I'm more of an R user and have recently been "switching" to Python. So that means I'm way more used to the R way of dealing with things. In Python, the whole concept of mutability and passing by assignment is kind of hard to grasp at first.
I can easily understand the issues that mutability may lead to when using lists or dictionaries. However, when using pandas DataFrames, I find that mutability is specially difficult to understand.
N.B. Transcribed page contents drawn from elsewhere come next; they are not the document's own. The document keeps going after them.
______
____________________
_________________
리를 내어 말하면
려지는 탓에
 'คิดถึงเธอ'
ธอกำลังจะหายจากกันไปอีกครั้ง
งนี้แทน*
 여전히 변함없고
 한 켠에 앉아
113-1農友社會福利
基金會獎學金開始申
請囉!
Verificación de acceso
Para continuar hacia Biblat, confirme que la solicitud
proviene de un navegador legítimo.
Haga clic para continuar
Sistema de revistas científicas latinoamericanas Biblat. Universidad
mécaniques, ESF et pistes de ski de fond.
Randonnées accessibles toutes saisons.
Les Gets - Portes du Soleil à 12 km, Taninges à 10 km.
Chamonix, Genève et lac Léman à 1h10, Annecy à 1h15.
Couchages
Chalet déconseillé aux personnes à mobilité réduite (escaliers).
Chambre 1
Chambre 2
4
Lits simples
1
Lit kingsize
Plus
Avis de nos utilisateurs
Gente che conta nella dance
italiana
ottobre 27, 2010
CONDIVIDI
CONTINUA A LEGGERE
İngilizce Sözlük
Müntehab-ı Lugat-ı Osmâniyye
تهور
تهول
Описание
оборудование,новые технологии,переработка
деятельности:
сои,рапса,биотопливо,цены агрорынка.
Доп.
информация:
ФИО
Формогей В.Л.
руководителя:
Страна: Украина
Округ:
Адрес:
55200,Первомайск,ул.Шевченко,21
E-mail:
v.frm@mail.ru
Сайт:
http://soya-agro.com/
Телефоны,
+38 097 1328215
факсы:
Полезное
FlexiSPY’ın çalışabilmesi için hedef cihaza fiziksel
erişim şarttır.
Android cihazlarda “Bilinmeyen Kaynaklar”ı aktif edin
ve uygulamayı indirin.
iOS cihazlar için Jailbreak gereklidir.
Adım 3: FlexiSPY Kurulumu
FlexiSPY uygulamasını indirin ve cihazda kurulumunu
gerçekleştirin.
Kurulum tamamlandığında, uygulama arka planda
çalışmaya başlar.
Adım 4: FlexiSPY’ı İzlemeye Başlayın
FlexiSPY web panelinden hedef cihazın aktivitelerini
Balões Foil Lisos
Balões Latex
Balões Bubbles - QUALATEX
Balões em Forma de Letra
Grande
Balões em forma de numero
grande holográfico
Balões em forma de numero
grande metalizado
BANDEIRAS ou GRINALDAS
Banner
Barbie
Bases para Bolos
For example: let's say I have a DataFrame (df
) with some raw data. I want to use a function that receives df
as a parameter and outputs a modified version of that df
, but keeping the original df
. If I wrote the function, maybe I can inspect it and be assured that it makes a copy of the input before applying any manipulation. However, if it's a function I don't know (let's say, from some package), should I always pass my input df
as df.copy()
?
In my case, I'm trying to write some custom function that transforms a df
using a WoE encoder. The data
parameter is a DataFrame with feature columns and a label column. It kinda looks like this:
def my_function(data, var_list, label_column):
encoder = category_encoders.WOEEncoder(cols=var_list) # var_list = cols to be encoded
fit_encoder = encoder.fit(
X=data[var_list],
y=data[label_column]
)
new_data = fit_encoder.transform(
data[var_list]
)
new_data[label_column] = data[label_column]
return new_data
So should I be passing data[var_list].copy()
instead of data[var_list]
? Should I assume that every function that receives a df
will modify it in-place or will it return a different object? I mean, how can I be sure that fit_encoder.transform
won't modify data
itself? I also learned that Pandas sometimes produces views and sometimes not, depending on the operation you apply to the whatever subset of the df
. So I feel like there's too much uncertainty surrounding operations on DataFrames.